David Robinson is executive director of the Canadian Association of University Teachers. His email address is [email protected].

The Case of Lindsay Shepherd

Some recent controversies relating to academic freedom in Canada fall outside the scope of labor law. In 2017, Wilfrid Laurier University teaching assistant Lindsay Shepherd sparked a national debate about free speech and academic freedom when, in a communications studies tutorial class, she showed students a portion of a televised debate featuring controversial University of Toronto psychology professor Jordan Peterson. In the video, Peterson justified his now-infamous refusal to use gender-neutral pronouns on the grounds that fluid notions of gender identity and expression are “propositions of radical social constructionists.”

One or more of her students complained about the video, and Shepherd was hastily summoned to a meeting with the department chair, her faculty supervisor, and a representative of the administration. They sharply criticized Shepherd for displaying the video, which they claimed might have constituted hate speech. What the meeting conveners did not know was that Shepherd was secretly recording the discussion. She later released it to the media and immediately became a cause célèbre in the conservative press, which portrayed her as a gallant champion of campus free speech bravely standing up against illiberal leftists.

The university clearly mishandled the case and deflected this mishandling by shifting blame to the faculty members involved. While the incident was portrayed in the press as a clear-cut case of censorship, it was in fact more complicated. As a teaching assistant, Shepherd had limited academic freedom. Under the Canadian system, the faculty supervisor has the academic freedom to determine what materials are appropriate to be covered or presented in a tutorial, not the teaching assistant.

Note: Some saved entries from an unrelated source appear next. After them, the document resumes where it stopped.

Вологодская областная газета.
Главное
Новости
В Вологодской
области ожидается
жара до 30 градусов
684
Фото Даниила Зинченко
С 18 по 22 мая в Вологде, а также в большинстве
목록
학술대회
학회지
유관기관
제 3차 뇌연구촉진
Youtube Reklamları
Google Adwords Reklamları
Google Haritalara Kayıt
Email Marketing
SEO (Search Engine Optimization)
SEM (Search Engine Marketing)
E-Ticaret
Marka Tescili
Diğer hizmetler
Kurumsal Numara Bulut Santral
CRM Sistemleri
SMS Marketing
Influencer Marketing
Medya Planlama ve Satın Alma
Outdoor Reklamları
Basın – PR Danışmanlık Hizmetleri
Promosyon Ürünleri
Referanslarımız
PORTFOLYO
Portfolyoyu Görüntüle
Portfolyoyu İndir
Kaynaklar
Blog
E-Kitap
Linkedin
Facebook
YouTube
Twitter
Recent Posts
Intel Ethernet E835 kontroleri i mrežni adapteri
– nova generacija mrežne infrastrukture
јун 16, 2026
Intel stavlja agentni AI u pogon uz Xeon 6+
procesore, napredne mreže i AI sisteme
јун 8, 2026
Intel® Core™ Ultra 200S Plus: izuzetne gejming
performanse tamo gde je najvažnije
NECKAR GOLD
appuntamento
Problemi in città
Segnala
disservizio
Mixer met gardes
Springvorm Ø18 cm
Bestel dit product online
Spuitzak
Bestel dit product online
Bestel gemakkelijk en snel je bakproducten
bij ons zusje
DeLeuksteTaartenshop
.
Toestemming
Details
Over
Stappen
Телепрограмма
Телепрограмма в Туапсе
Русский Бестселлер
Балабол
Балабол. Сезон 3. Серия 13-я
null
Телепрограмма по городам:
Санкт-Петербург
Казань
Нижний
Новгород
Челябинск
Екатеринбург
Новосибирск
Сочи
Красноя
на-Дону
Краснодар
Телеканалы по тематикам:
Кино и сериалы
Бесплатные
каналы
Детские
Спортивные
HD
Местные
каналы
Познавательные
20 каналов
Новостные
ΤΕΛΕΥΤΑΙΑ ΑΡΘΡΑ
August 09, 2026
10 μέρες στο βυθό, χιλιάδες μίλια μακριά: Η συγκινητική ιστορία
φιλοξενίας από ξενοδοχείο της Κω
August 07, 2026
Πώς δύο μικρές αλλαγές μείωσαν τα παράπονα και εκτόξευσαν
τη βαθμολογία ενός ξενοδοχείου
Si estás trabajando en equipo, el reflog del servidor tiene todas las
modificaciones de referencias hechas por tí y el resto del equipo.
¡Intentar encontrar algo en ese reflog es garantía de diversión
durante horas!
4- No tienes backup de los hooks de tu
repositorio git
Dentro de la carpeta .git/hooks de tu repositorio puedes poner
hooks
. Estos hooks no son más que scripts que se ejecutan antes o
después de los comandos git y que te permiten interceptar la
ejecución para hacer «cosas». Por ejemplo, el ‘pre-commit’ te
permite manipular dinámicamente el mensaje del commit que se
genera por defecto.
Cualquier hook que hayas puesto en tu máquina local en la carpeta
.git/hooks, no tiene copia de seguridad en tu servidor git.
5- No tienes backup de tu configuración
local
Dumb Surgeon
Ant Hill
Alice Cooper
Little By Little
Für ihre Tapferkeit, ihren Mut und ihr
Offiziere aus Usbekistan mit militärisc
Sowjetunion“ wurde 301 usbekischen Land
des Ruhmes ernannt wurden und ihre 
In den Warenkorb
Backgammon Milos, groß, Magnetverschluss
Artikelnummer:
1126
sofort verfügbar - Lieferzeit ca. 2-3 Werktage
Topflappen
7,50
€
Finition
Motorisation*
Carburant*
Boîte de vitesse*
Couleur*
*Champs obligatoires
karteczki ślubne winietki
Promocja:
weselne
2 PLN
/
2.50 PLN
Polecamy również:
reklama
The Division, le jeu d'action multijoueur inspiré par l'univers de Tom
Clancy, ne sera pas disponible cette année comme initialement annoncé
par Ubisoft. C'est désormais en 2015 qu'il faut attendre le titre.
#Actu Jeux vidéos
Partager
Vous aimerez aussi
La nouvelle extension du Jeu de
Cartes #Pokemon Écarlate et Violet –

If not a violation of academic freedom, was this a case of stifling free speech? It is well accepted in Canada that universities and colleges should promote the free exchange of ideas. However, they are also bound by legal prohibitions against hate speech and discriminatory and harassing expression—prohibitions that would not be accepted under the US First Amendment. The challenge has been the tendency of some to view anything that may be offensive as equivalent to hateful expression under the law. In the end, the Shepherd case highlights the difficult conversations being held about free speech on Canadian campuses today that involve reconciling commitments to open debate with the need to ensure that all voices in the community can be heard without discrimination or harassment.